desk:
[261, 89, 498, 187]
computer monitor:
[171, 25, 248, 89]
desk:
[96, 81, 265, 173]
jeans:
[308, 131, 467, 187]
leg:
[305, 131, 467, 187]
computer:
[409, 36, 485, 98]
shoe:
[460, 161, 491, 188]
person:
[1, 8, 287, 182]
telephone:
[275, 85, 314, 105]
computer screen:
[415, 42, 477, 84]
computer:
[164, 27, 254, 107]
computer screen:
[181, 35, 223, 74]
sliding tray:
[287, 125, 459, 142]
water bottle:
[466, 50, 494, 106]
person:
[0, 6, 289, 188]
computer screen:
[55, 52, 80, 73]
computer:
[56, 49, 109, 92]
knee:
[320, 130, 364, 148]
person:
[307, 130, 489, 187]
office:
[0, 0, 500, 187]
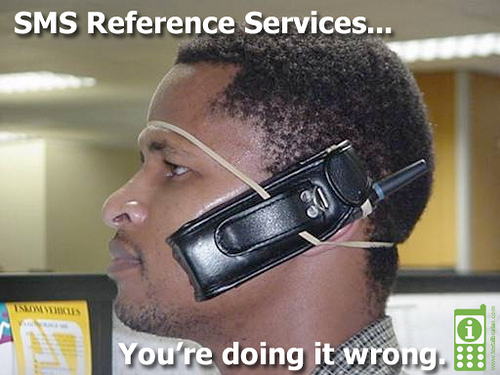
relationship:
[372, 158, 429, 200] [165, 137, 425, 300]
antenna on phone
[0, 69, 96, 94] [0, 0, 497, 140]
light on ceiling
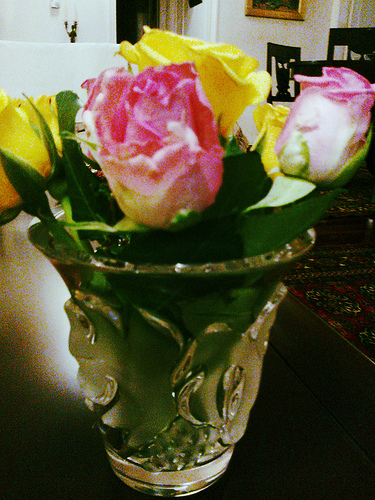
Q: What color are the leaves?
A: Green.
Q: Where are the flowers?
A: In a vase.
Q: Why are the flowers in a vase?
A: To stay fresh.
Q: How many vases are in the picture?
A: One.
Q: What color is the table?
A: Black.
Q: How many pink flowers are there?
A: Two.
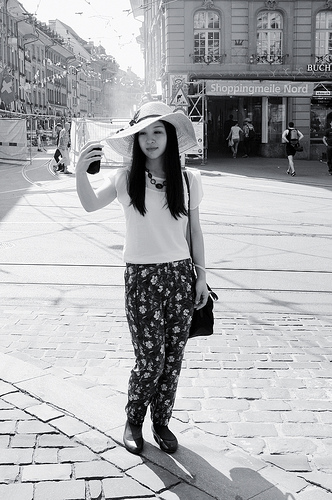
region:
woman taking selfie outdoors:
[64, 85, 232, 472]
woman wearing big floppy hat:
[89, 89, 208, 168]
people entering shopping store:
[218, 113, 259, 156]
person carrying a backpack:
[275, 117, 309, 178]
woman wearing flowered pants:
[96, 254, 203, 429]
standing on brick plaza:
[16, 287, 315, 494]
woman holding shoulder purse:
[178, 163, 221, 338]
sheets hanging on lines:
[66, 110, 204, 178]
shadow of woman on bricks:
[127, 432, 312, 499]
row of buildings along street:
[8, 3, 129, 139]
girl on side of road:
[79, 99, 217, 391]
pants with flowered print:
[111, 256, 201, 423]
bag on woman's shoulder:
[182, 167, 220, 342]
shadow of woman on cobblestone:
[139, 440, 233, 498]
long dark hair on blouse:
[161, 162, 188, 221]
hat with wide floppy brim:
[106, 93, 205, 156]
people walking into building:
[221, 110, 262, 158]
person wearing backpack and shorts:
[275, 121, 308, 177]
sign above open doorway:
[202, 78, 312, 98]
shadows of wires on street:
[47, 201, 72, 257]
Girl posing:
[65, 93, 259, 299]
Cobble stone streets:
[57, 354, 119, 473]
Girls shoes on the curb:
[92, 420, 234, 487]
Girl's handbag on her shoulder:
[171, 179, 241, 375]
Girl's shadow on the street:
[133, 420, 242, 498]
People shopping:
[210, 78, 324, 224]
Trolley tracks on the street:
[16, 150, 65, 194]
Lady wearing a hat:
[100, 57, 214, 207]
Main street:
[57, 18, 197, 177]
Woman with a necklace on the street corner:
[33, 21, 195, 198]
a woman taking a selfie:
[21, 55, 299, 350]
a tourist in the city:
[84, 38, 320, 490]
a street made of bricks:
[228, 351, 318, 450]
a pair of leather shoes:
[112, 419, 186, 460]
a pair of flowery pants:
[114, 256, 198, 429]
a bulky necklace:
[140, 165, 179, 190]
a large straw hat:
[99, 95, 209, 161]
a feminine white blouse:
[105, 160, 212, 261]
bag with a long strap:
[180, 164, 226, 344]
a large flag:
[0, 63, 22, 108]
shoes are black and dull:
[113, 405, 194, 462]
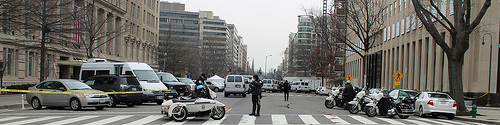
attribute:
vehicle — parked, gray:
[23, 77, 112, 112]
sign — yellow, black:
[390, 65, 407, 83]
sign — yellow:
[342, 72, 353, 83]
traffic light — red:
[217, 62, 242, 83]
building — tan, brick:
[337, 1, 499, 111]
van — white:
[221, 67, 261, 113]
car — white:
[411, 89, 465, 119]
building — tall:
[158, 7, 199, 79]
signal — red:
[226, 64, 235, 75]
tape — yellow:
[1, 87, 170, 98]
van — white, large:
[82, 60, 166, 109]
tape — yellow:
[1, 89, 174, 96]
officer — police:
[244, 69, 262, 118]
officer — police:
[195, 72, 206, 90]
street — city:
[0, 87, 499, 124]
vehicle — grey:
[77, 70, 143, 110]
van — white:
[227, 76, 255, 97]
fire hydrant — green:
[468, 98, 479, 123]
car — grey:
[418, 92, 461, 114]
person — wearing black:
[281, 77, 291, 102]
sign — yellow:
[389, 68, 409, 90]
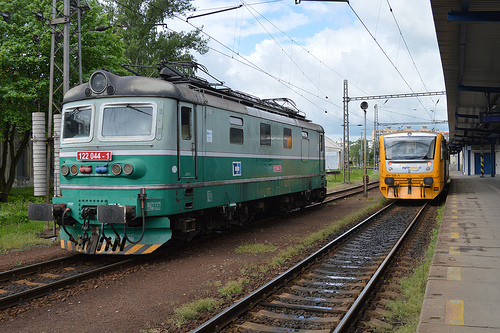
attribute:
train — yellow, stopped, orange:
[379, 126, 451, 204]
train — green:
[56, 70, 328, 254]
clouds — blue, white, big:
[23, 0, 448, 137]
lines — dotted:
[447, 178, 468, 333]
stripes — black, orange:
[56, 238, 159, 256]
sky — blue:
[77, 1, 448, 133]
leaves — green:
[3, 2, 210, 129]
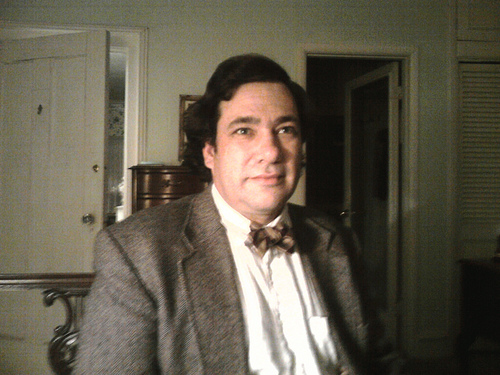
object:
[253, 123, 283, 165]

....

▶ [The task]
Could you copy out all of the items above word for word, leaving out the pictures?

▶ [Response below]
desk:
[261, 89, 498, 187]
computer monitor:
[171, 25, 248, 89]
desk:
[96, 81, 265, 173]
jeans:
[308, 131, 467, 187]
leg:
[305, 131, 467, 187]
computer:
[409, 36, 485, 98]
shoe:
[460, 161, 491, 188]
person:
[1, 8, 287, 182]
telephone:
[275, 85, 314, 105]
computer screen:
[415, 42, 477, 84]
computer:
[164, 27, 254, 107]
computer screen:
[181, 35, 223, 74]
sliding tray:
[287, 125, 459, 142]
water bottle:
[466, 50, 494, 106]
person:
[0, 6, 289, 188]
computer screen:
[55, 52, 80, 73]
computer:
[56, 49, 109, 92]
knee:
[320, 130, 364, 148]
person:
[307, 130, 489, 187]
office:
[0, 0, 500, 187]
relationship:
[372, 158, 429, 200] [165, 137, 425, 300]
antenna on phone
[0, 69, 96, 94] [0, 0, 497, 140]
light on ceiling
Q: What color are the leaves?
A: Green.
Q: Where are the flowers?
A: In a vase.
Q: Why are the flowers in a vase?
A: To stay fresh.
Q: How many vases are in the picture?
A: One.
Q: What color is the table?
A: Black.
Q: How many pink flowers are there?
A: Two.
region:
woman taking selfie outdoors:
[64, 85, 232, 472]
woman wearing big floppy hat:
[89, 89, 208, 168]
people entering shopping store:
[218, 113, 259, 156]
person carrying a backpack:
[275, 117, 309, 178]
woman wearing flowered pants:
[96, 254, 203, 429]
standing on brick plaza:
[16, 287, 315, 494]
woman holding shoulder purse:
[178, 163, 221, 338]
sheets hanging on lines:
[66, 110, 204, 178]
shadow of woman on bricks:
[127, 432, 312, 499]
row of buildings along street:
[8, 3, 129, 139]
girl on side of road:
[79, 99, 217, 391]
pants with flowered print:
[111, 256, 201, 423]
bag on woman's shoulder:
[182, 167, 220, 342]
shadow of woman on cobblestone:
[139, 440, 233, 498]
long dark hair on blouse:
[161, 162, 188, 221]
hat with wide floppy brim:
[106, 93, 205, 156]
people walking into building:
[221, 110, 262, 158]
person wearing backpack and shorts:
[275, 121, 308, 177]
sign above open doorway:
[202, 78, 312, 98]
shadows of wires on street:
[47, 201, 72, 257]
Girl posing:
[65, 93, 259, 299]
Cobble stone streets:
[57, 354, 119, 473]
Girls shoes on the curb:
[92, 420, 234, 487]
Girl's handbag on her shoulder:
[171, 179, 241, 375]
Girl's shadow on the street:
[133, 420, 242, 498]
People shopping:
[210, 78, 324, 224]
Trolley tracks on the street:
[16, 150, 65, 194]
Lady wearing a hat:
[100, 57, 214, 207]
Main street:
[57, 18, 197, 177]
Woman with a necklace on the street corner:
[33, 21, 195, 198]
a woman taking a selfie:
[21, 55, 299, 350]
a tourist in the city:
[84, 38, 320, 490]
a street made of bricks:
[228, 351, 318, 450]
a pair of leather shoes:
[112, 419, 186, 460]
a pair of flowery pants:
[114, 256, 198, 429]
a bulky necklace:
[140, 165, 179, 190]
a large straw hat:
[99, 95, 209, 161]
a feminine white blouse:
[105, 160, 212, 261]
bag with a long strap:
[180, 164, 226, 344]
a large flag:
[0, 63, 22, 108]
shoes are black and dull:
[113, 405, 194, 462]
attribute:
vehicle — parked, gray:
[23, 77, 112, 112]
sign — yellow, black:
[390, 65, 407, 83]
sign — yellow:
[342, 72, 353, 83]
traffic light — red:
[217, 62, 242, 83]
building — tan, brick:
[337, 1, 499, 111]
van — white:
[221, 67, 261, 113]
car — white:
[411, 89, 465, 119]
building — tall:
[158, 7, 199, 79]
signal — red:
[226, 64, 235, 75]
tape — yellow:
[1, 87, 170, 98]
van — white, large:
[82, 60, 166, 109]
tape — yellow:
[1, 89, 174, 96]
officer — police:
[244, 69, 262, 118]
officer — police:
[195, 72, 206, 90]
street — city:
[0, 87, 499, 124]
vehicle — grey:
[77, 70, 143, 110]
van — white:
[227, 76, 255, 97]
fire hydrant — green:
[468, 98, 479, 123]
car — grey:
[418, 92, 461, 114]
person — wearing black:
[281, 77, 291, 102]
sign — yellow:
[389, 68, 409, 90]
attribute:
train — yellow, stopped, orange:
[379, 126, 451, 204]
train — green:
[56, 70, 328, 254]
clouds — blue, white, big:
[23, 0, 448, 137]
lines — dotted:
[447, 178, 468, 333]
stripes — black, orange:
[56, 238, 159, 256]
sky — blue:
[77, 1, 448, 133]
leaves — green:
[3, 2, 210, 129]
object:
[253, 123, 283, 165]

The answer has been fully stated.